Task: Extract every record, keeping each one exactly as it is.

*** Information shown Section Begins ***

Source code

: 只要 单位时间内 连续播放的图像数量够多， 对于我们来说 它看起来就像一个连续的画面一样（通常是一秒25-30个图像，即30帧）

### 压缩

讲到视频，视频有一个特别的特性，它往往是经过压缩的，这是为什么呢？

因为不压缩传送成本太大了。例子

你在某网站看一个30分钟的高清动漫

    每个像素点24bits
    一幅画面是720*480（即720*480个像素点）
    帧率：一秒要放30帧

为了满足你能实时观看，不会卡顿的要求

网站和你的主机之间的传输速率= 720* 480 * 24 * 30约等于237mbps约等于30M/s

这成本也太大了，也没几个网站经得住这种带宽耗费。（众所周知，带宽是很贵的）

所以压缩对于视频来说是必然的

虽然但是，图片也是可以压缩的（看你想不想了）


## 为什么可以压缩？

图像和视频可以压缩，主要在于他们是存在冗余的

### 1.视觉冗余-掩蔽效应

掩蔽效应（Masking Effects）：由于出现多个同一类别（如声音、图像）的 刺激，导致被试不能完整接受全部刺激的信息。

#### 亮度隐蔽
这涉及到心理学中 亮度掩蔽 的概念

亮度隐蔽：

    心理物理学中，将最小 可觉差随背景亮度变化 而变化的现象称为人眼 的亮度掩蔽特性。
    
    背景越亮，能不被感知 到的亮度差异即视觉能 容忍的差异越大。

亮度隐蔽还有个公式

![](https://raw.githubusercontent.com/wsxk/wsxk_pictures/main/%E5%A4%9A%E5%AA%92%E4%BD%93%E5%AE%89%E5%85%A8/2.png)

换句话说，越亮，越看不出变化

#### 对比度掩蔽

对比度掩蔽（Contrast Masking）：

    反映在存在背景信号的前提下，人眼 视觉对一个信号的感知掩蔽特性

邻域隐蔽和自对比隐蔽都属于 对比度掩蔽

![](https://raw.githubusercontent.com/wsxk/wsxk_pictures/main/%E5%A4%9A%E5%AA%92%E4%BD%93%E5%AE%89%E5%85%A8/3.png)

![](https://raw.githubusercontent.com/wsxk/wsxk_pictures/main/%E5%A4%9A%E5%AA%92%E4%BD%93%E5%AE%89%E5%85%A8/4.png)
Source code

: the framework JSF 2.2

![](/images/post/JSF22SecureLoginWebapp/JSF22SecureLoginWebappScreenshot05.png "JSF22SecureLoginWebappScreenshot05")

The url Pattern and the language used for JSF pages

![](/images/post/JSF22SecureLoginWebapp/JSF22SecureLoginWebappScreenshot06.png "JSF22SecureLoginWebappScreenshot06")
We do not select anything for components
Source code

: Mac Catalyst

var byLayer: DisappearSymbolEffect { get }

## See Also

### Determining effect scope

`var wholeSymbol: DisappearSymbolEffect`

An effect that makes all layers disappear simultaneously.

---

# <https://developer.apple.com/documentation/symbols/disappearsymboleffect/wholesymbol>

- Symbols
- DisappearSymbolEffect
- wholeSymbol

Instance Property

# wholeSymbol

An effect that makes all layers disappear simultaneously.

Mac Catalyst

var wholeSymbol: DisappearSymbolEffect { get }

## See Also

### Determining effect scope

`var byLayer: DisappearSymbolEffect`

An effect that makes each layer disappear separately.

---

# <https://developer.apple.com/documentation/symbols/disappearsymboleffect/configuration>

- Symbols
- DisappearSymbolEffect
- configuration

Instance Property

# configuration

*** Information shown Section Ends ***

Reply:
Source code

: 只要 单位时间内 连续播放的图像数量够多， 对于我们来说 它看起来就像一个连续的画面一样（通常是一秒25-30个图像，即30帧）

### 压缩

讲到视频，视频有一个特别的特性，它往往是经过压缩的，这是为什么呢？

因为不压缩传送成本太大了。例子

你在某网站看一个30分钟的高清动漫

    每个像素点24bits
    一幅画面是720*480（即720*480个像素点）
    帧率：一秒要放30帧

为了满足你能实时观看，不会卡顿的要求

网站和你的主机之间的传输速率= 720* 480 * 24 * 30约等于237mbps约等于30M/s

这成本也太大了，也没几个网站经得住这种带宽耗费。（众所周知，带宽是很贵的）

所以压缩对于视频来说是必然的

虽然但是，图片也是可以压缩的（看你想不想了）


## 为什么可以压缩？

图像和视频可以压缩，主要在于他们是存在冗余的

### 1.视觉冗余-掩蔽效应

掩蔽效应（Masking Effects）：由于出现多个同一类别（如声音、图像）的 刺激，导致被试不能完整接受全部刺激的信息。

#### 亮度隐蔽
这涉及到心理学中 亮度掩蔽 的概念

亮度隐蔽：

    心理物理学中，将最小 可觉差随背景亮度变化 而变化的现象称为人眼 的亮度掩蔽特性。
    
    背景越亮，能不被感知 到的亮度差异即视觉能 容忍的差异越大。

亮度隐蔽还有个公式

![](https://raw.githubusercontent.com/wsxk/wsxk_pictures/main/%E5%A4%9A%E5%AA%92%E4%BD%93%E5%AE%89%E5%85%A8/2.png)

换句话说，越亮，越看不出变化

#### 对比度掩蔽

对比度掩蔽（Contrast Masking）：

    反映在存在背景信号的前提下，人眼 视觉对一个信号的感知掩蔽特性

邻域隐蔽和自对比隐蔽都属于 对比度掩蔽

![](https://raw.githubusercontent.com/wsxk/wsxk_pictures/main/%E5%A4%9A%E5%AA%92%E4%BD%93%E5%AE%89%E5%85%A8/3.png)

![](https://raw.githubusercontent.com/wsxk/wsxk_pictures/main/%E5%A4%9A%E5%AA%92%E4%BD%93%E5%AE%89%E5%85%A8/4.png)
Source code

: the framework JSF 2.2

![](/images/post/JSF22SecureLoginWebapp/JSF22SecureLoginWebappScreenshot05.png "JSF22SecureLoginWebappScreenshot05")

The url Pattern and the language used for JSF pages

![](/images/post/JSF22SecureLoginWebapp/JSF22SecureLoginWebappScreenshot06.png "JSF22SecureLoginWebappScreenshot06")
We do not select anything for components
Source code

: Mac Catalyst

var byLayer: DisappearSymbolEffect { get }

## See Also

### Determining effect scope

`var wholeSymbol: DisappearSymbolEffect`

An effect that makes all layers disappear simultaneously.

---

# <https://developer.apple.com/documentation/symbols/disappearsymboleffect/wholesymbol>

- Symbols
- DisappearSymbolEffect
- wholeSymbol

Instance Property

# wholeSymbol

An effect that makes all layers disappear simultaneously.

Mac Catalyst

var wholeSymbol: DisappearSymbolEffect { get }

## See Also

### Determining effect scope

`var byLayer: DisappearSymbolEffect`

An effect that makes each layer disappear separately.

---

# <https://developer.apple.com/documentation/symbols/disappearsymboleffect/configuration>

- Symbols
- DisappearSymbolEffect
- configuration

Instance Property

# configuration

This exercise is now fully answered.